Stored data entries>
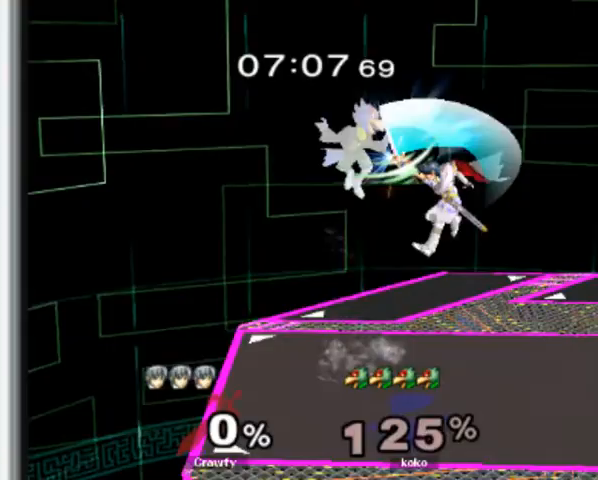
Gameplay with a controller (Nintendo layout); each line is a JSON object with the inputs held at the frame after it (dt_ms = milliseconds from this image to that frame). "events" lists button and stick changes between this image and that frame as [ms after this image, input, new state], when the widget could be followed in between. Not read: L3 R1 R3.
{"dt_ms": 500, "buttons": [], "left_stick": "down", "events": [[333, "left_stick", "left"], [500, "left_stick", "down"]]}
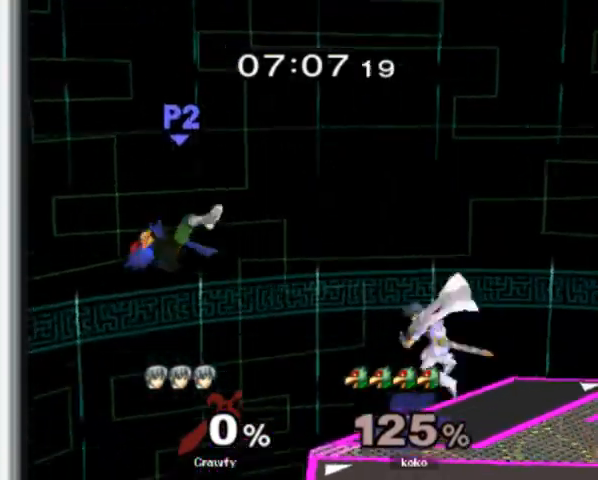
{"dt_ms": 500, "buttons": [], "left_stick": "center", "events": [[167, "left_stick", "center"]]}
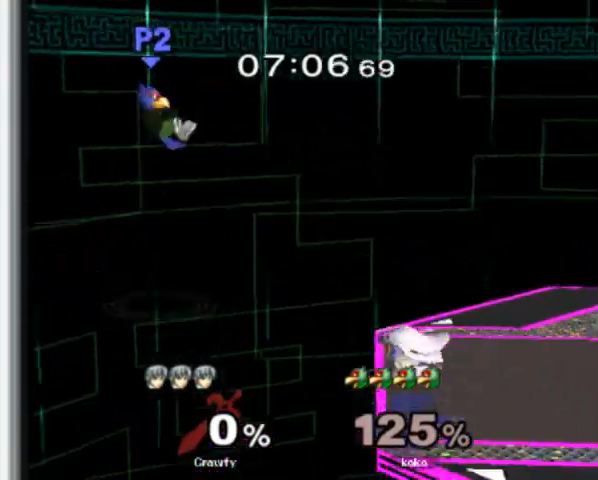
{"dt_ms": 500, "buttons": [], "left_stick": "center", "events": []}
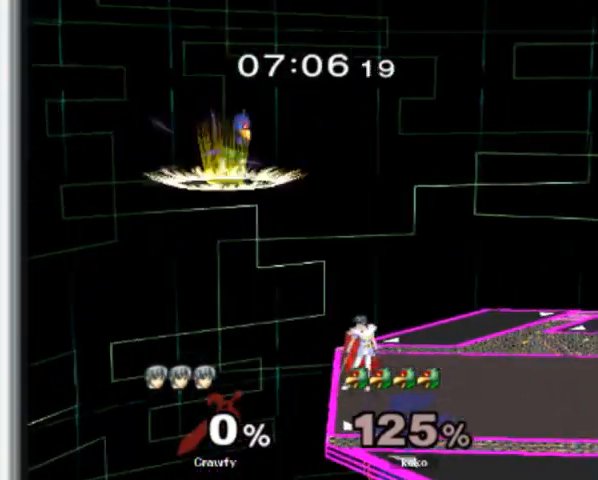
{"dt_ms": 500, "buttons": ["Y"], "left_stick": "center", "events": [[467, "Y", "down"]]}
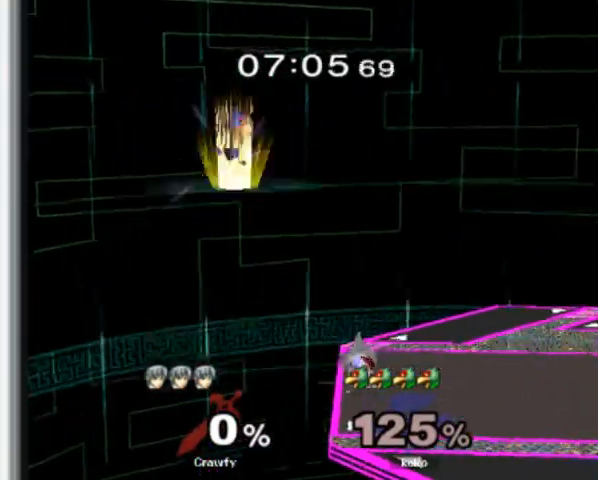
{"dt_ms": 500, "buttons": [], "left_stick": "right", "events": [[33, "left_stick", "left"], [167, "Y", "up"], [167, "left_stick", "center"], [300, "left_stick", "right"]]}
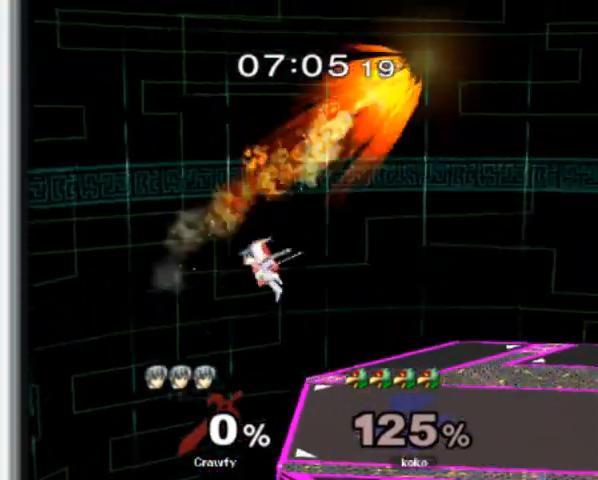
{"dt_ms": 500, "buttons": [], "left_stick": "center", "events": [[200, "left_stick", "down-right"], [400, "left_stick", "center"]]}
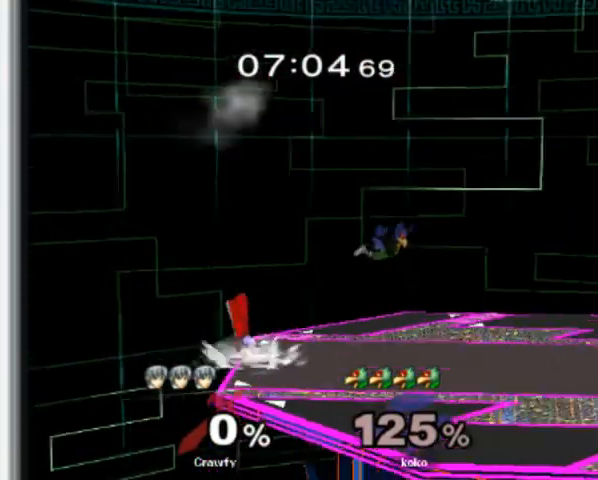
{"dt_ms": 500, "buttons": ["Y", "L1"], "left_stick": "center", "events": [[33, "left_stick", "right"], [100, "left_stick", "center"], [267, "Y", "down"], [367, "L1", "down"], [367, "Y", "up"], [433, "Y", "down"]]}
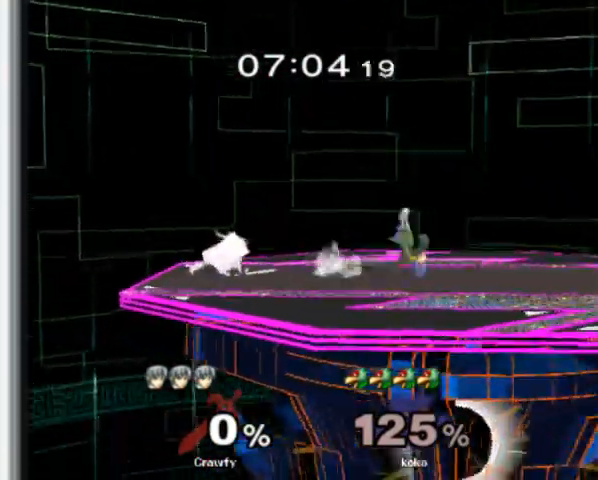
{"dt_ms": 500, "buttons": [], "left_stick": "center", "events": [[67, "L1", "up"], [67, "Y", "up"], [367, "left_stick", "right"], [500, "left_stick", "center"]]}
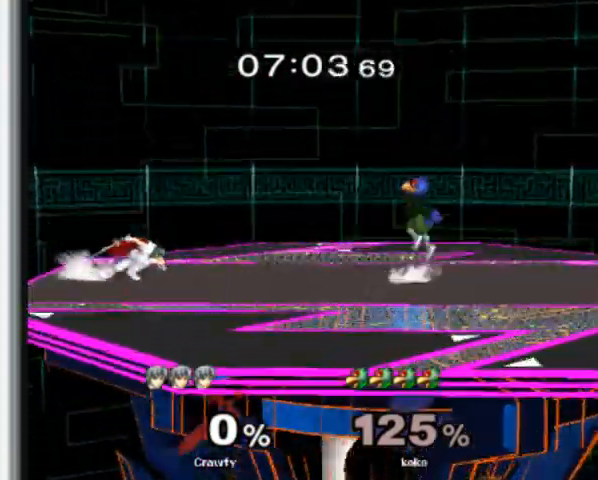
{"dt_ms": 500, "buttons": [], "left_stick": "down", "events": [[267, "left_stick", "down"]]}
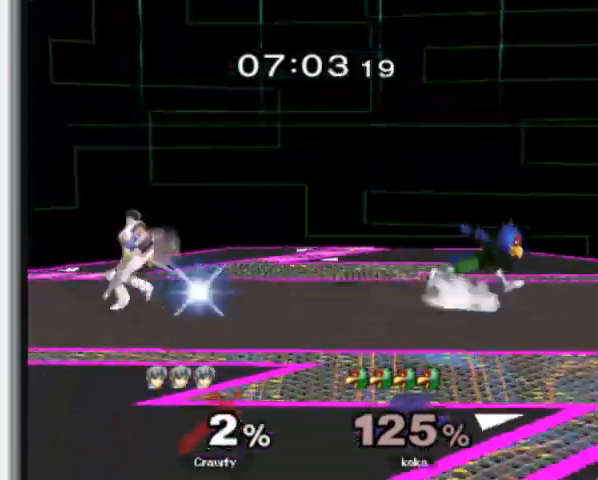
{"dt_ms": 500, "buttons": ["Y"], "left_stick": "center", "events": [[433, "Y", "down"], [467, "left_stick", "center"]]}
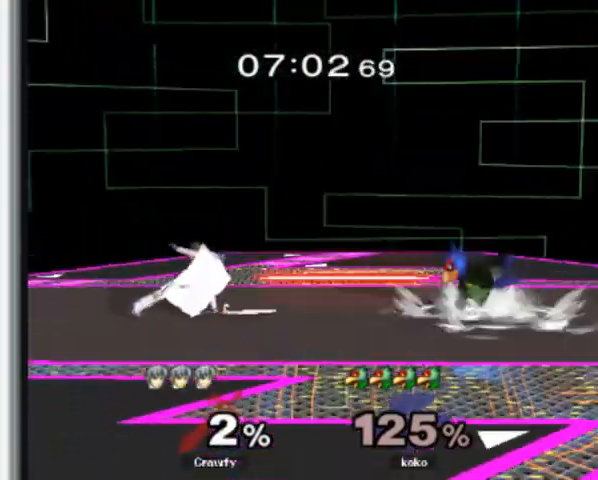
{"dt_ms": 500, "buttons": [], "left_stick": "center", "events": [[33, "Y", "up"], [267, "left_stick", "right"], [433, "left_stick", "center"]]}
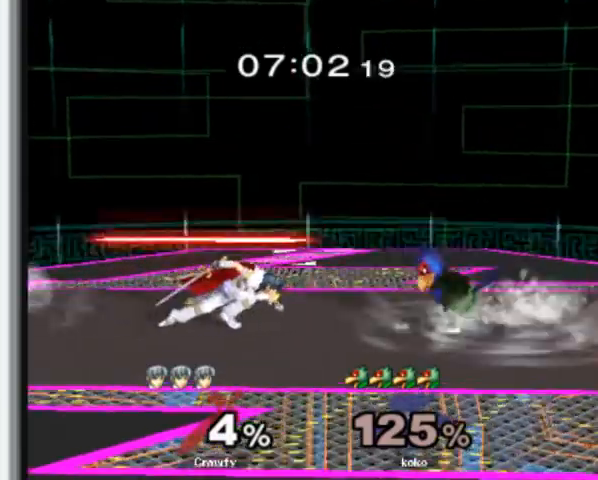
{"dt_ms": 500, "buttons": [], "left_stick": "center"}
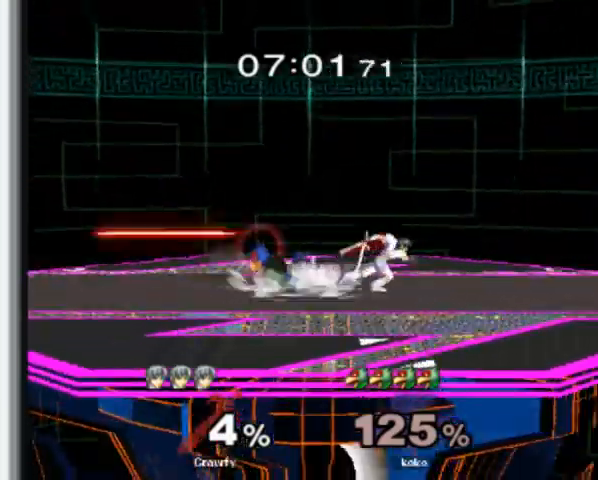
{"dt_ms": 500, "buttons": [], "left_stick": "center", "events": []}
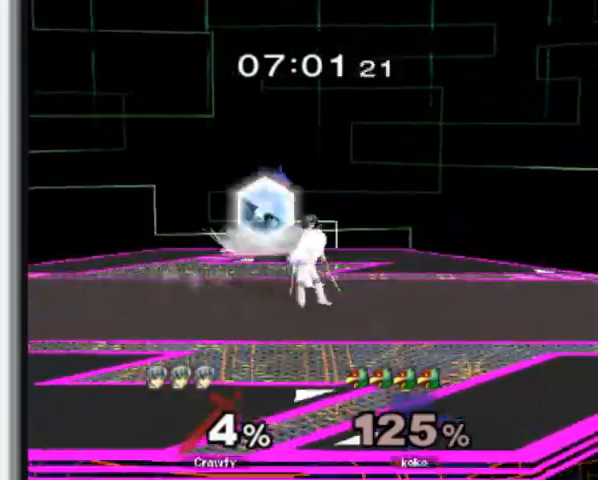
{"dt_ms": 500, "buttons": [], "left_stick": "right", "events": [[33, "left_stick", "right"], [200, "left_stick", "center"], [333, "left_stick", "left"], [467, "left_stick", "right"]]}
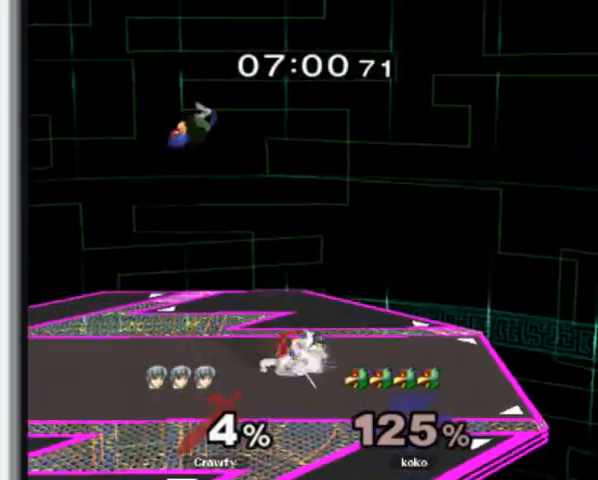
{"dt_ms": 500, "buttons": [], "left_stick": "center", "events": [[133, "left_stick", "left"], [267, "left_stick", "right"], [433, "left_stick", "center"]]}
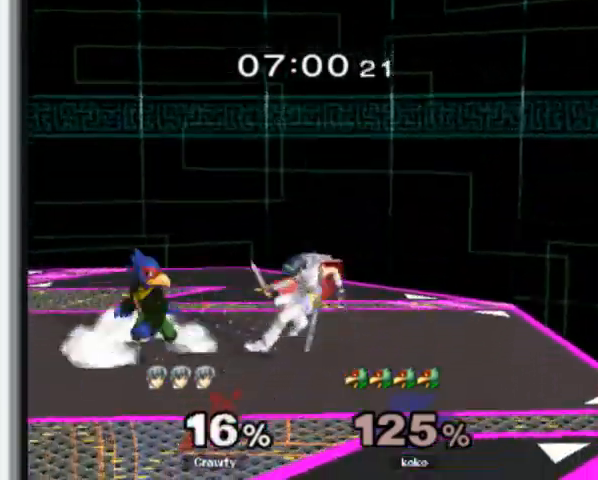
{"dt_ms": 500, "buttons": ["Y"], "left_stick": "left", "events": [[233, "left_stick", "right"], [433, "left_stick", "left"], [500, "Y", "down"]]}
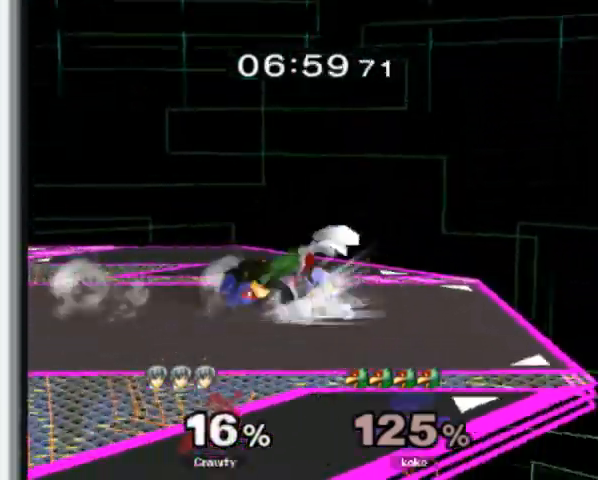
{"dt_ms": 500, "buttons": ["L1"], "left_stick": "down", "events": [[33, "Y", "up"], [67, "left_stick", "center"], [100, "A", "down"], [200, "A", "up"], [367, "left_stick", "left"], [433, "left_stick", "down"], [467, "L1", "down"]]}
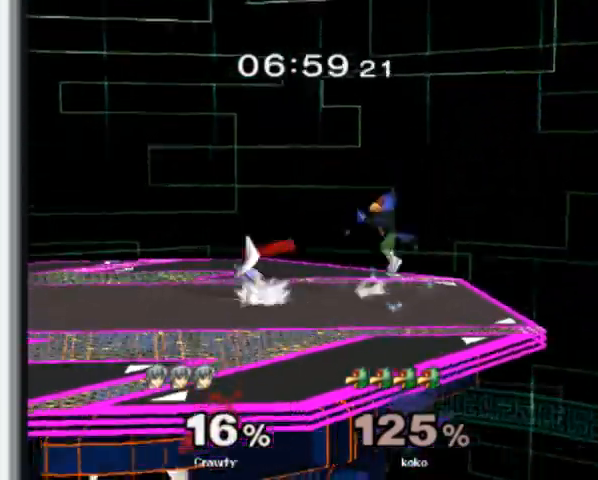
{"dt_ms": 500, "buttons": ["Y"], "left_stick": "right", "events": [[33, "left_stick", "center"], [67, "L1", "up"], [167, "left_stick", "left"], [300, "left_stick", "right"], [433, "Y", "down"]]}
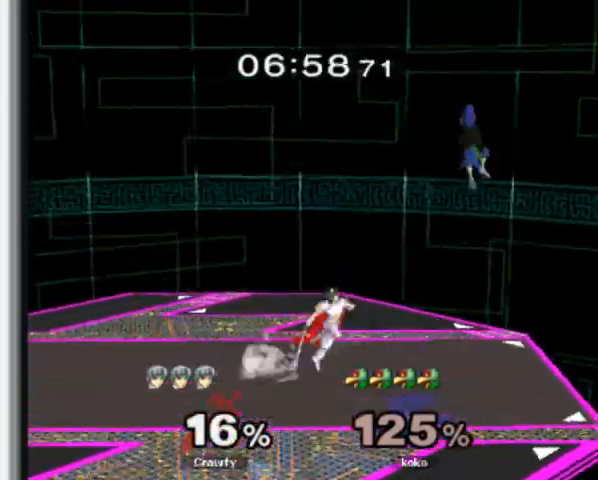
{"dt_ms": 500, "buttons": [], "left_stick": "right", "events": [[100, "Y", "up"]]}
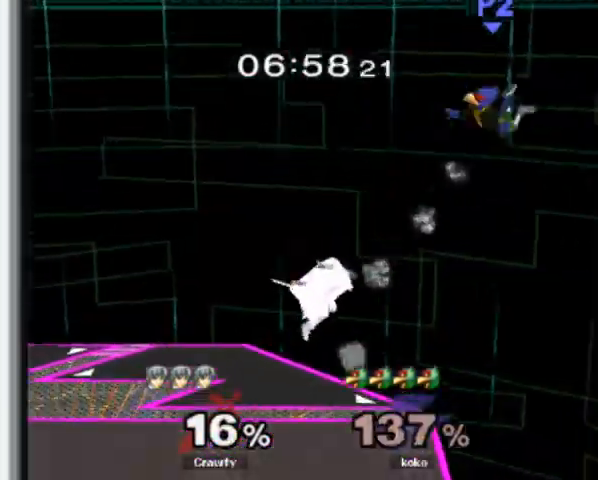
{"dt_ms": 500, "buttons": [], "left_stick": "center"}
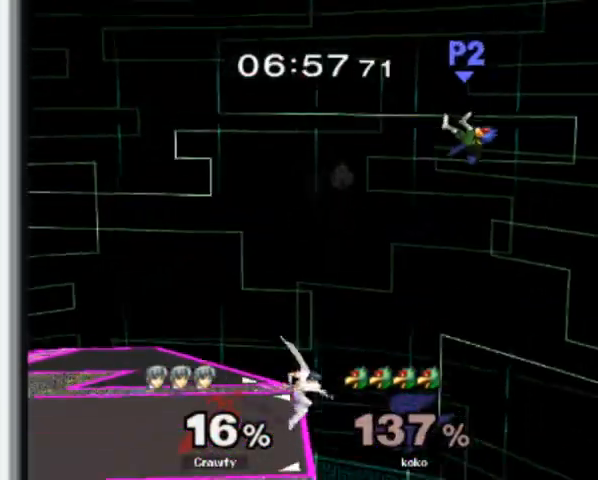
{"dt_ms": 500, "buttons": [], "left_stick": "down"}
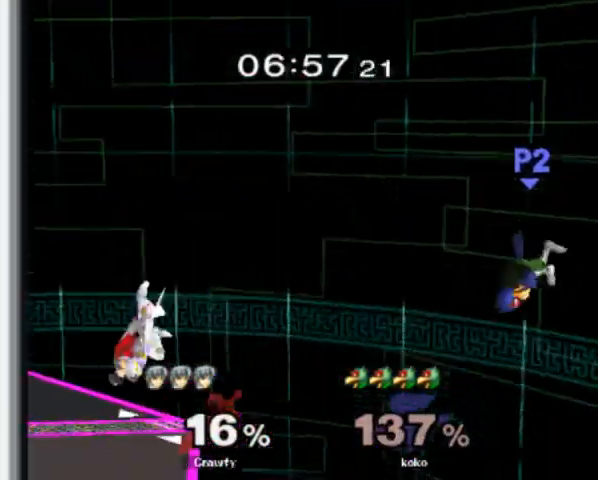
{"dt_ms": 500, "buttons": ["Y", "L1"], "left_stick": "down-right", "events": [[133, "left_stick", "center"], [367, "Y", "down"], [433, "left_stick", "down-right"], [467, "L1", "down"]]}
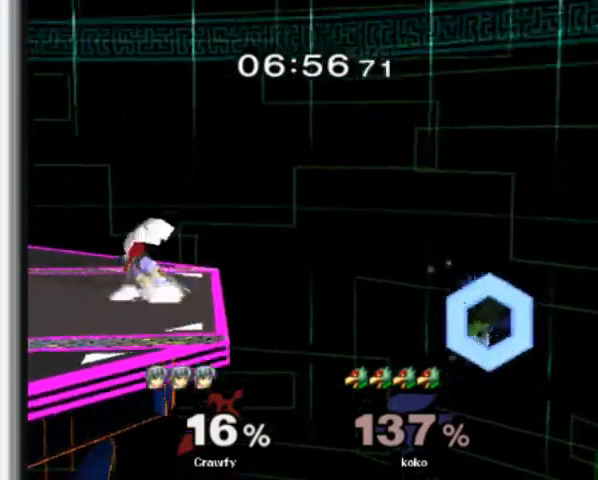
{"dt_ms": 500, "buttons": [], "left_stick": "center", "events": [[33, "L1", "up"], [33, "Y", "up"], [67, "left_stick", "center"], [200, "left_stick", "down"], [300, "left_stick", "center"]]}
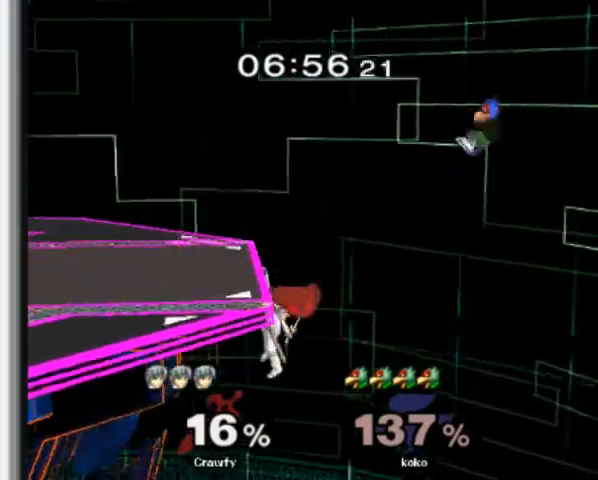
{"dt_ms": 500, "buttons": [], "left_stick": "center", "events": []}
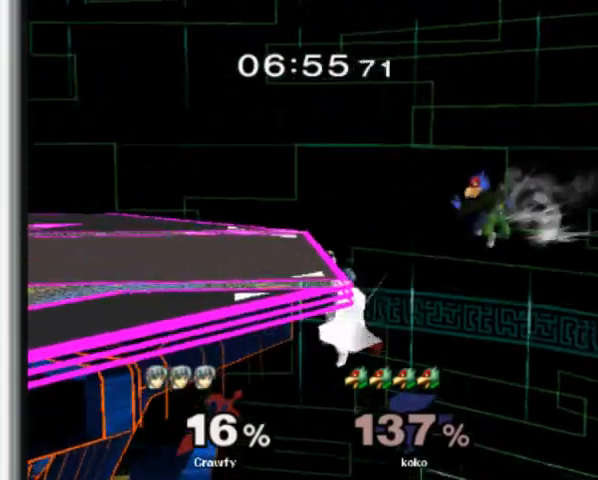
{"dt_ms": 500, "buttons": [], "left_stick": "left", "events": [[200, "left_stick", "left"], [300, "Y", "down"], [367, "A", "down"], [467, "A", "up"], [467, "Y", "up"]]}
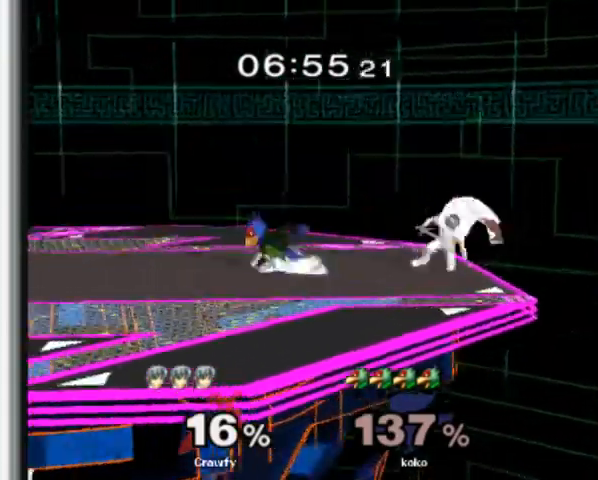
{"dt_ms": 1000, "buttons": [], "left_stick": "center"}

TASK TO COMPLETE>
Please restate each entry exactly, but drop any picture it holds.

ANSWER TO THIS EXERCISE>
Gameplay with a controller (Nintendo layout); each line is a JSON object with the inputs held at the frame after it (dt_ms = milliseconds from this image to that frame). "events" lists button and stick changes between this image and that frame as [ms after this image, input, new state], when the widget could be followed in between. Not read: L3 R1 R3.
{"dt_ms": 500, "buttons": [], "left_stick": "down", "events": [[333, "left_stick", "left"], [500, "left_stick", "down"]]}
{"dt_ms": 500, "buttons": [], "left_stick": "center", "events": [[167, "left_stick", "center"]]}
{"dt_ms": 500, "buttons": [], "left_stick": "center", "events": []}
{"dt_ms": 500, "buttons": ["Y"], "left_stick": "center", "events": [[467, "Y", "down"]]}
{"dt_ms": 500, "buttons": [], "left_stick": "right", "events": [[33, "left_stick", "left"], [167, "Y", "up"], [167, "left_stick", "center"], [300, "left_stick", "right"]]}
{"dt_ms": 500, "buttons": [], "left_stick": "center", "events": [[200, "left_stick", "down-right"], [400, "left_stick", "center"]]}
{"dt_ms": 500, "buttons": ["Y", "L1"], "left_stick": "center", "events": [[33, "left_stick", "right"], [100, "left_stick", "center"], [267, "Y", "down"], [367, "L1", "down"], [367, "Y", "up"], [433, "Y", "down"]]}
{"dt_ms": 500, "buttons": [], "left_stick": "center", "events": [[67, "L1", "up"], [67, "Y", "up"], [367, "left_stick", "right"], [500, "left_stick", "center"]]}
{"dt_ms": 500, "buttons": [], "left_stick": "down", "events": [[267, "left_stick", "down"]]}
{"dt_ms": 500, "buttons": ["Y"], "left_stick": "center", "events": [[433, "Y", "down"], [467, "left_stick", "center"]]}
{"dt_ms": 500, "buttons": [], "left_stick": "center", "events": [[33, "Y", "up"], [267, "left_stick", "right"], [433, "left_stick", "center"]]}
{"dt_ms": 500, "buttons": [], "left_stick": "center"}
{"dt_ms": 500, "buttons": [], "left_stick": "center", "events": []}
{"dt_ms": 500, "buttons": [], "left_stick": "right", "events": [[33, "left_stick", "right"], [200, "left_stick", "center"], [333, "left_stick", "left"], [467, "left_stick", "right"]]}
{"dt_ms": 500, "buttons": [], "left_stick": "center", "events": [[133, "left_stick", "left"], [267, "left_stick", "right"], [433, "left_stick", "center"]]}
{"dt_ms": 500, "buttons": ["Y"], "left_stick": "left", "events": [[233, "left_stick", "right"], [433, "left_stick", "left"], [500, "Y", "down"]]}
{"dt_ms": 500, "buttons": ["L1"], "left_stick": "down", "events": [[33, "Y", "up"], [67, "left_stick", "center"], [100, "A", "down"], [200, "A", "up"], [367, "left_stick", "left"], [433, "left_stick", "down"], [467, "L1", "down"]]}
{"dt_ms": 500, "buttons": ["Y"], "left_stick": "right", "events": [[33, "left_stick", "center"], [67, "L1", "up"], [167, "left_stick", "left"], [300, "left_stick", "right"], [433, "Y", "down"]]}
{"dt_ms": 500, "buttons": [], "left_stick": "right", "events": [[100, "Y", "up"]]}
{"dt_ms": 500, "buttons": [], "left_stick": "center"}
{"dt_ms": 500, "buttons": [], "left_stick": "down"}
{"dt_ms": 500, "buttons": ["Y", "L1"], "left_stick": "down-right", "events": [[133, "left_stick", "center"], [367, "Y", "down"], [433, "left_stick", "down-right"], [467, "L1", "down"]]}
{"dt_ms": 500, "buttons": [], "left_stick": "center", "events": [[33, "L1", "up"], [33, "Y", "up"], [67, "left_stick", "center"], [200, "left_stick", "down"], [300, "left_stick", "center"]]}
{"dt_ms": 500, "buttons": [], "left_stick": "center", "events": []}
{"dt_ms": 500, "buttons": [], "left_stick": "left", "events": [[200, "left_stick", "left"], [300, "Y", "down"], [367, "A", "down"], [467, "A", "up"], [467, "Y", "up"]]}
{"dt_ms": 1000, "buttons": [], "left_stick": "center"}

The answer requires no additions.